For the next four weeks, TACT will instead offer a new play by Evans (Charity begins at home!) and Jeffrey Couchman: THREE WISE GUYS is an adaptation of two Damon Runyon stories, one of the same name and “Dancing Dan’s Christmas.”

Runyon has been adapted for the stage before, of course, most notably in GUYS AND DOLLS. Is that why the marvelous projections by Dan Scully include a reference to B.S. Pully, the original Big Jule in that Tony-winning musical?

Although Runyon’s characters were not bluebloods but red-blooded average Americans, they never seemed to use contractions (“I will not be more astonished”). That made his dialogue amusingly distinctive, for his characters seemed to avoid “n’ts” in order to elevate what they knew in their hearts was their lowly status on society’s totem pole. Evans and Couchman have adhered to this standard while never neglecting that these mugs still maintained a criminal sense of entitlement. (“One year, I even paid my income tax.”)

The play takes place in the Prohibition era, so the guys aren’t into gambling as Nathan Detroit is, but rum-running, which makes Clarabelle Cobb just as frustrated with her man as Miss Adeline is with hers.

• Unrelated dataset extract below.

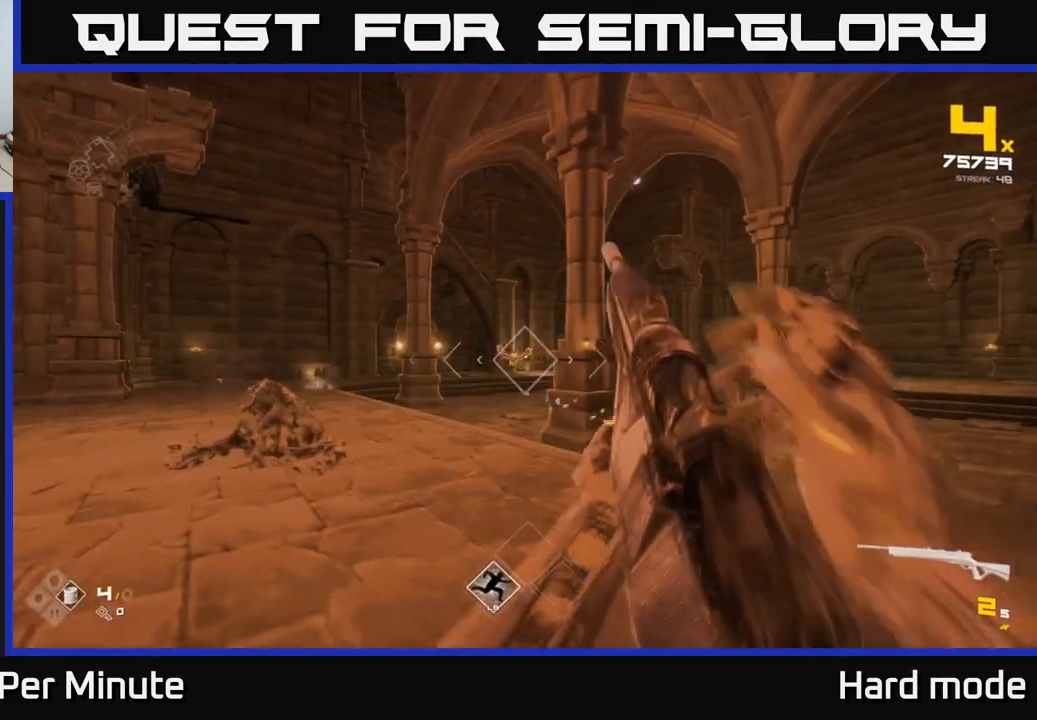
{"buttons": [], "left_stick": "up-left", "right_stick": "center", "events": [[167, "R2", "down"], [267, "R2", "up"]]}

There’s more danger here. After all, the worst the guys in Loesser and Burrows’ musical can do is lose their shirts; here they may genuinely lose their lives, what with Heine Schmitz pursuing them.

Evans is a fine director, too, knowing enough to have Heine punctuate his threat by slamming his hat onto his head. Jeffrey C. Hawkins, Joel Jones and Karl Kenzler excel as the three not-so-wise men. Victoria Mack manages to do what so many cannot: in playing two different characters, she makes us not notice that she did double-duty until we see her Muriel but not her Clarabelle at the curtain call. Dana Smith-Croll superbly performs a role in the Margaret Dumont mode. Unlike Dumont, who virtually (and unbelievably) never questioned any of the many times that Groucho said something spurious or even insulting, Smith-Croll makes Mrs. Elizabeth Albright brighter.

THREE WISE MEN closes on April 14th – ironically enough, the 26th anniversary of the Broadway opening of the wildly successful GUYS AND DOLLS revival. To paraphrase a song from that hit, more I certainly CAN wish Scott Alan Evans and everyone else who’s ever been connected with TACT. And while we’re at it, Mel Miller, too.